_Data for this exercise:_
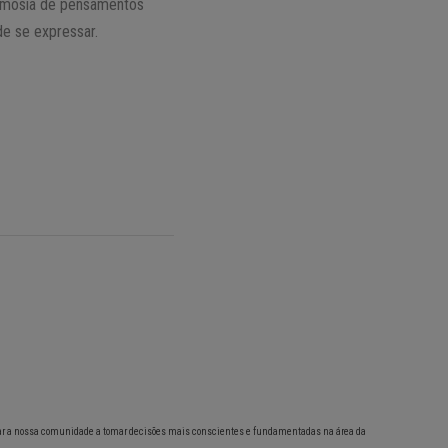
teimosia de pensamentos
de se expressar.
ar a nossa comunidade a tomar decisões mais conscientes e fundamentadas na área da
...
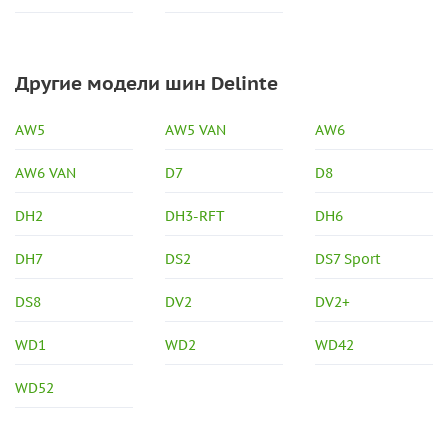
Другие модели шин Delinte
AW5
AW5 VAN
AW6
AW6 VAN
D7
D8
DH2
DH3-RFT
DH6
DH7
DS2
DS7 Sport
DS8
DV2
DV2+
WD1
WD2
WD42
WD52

_About this exercise:_ Write out exactly the lines above from the line with "teimosia de pensamentos" through the line with "ar a nossa comunidade", both of them included, and leave out all other lines.

_Exercise output:_
teimosia de pensamentos
de se expressar.
ar a nossa comunidade a tomar decisões mais conscientes e fundamentadas na área da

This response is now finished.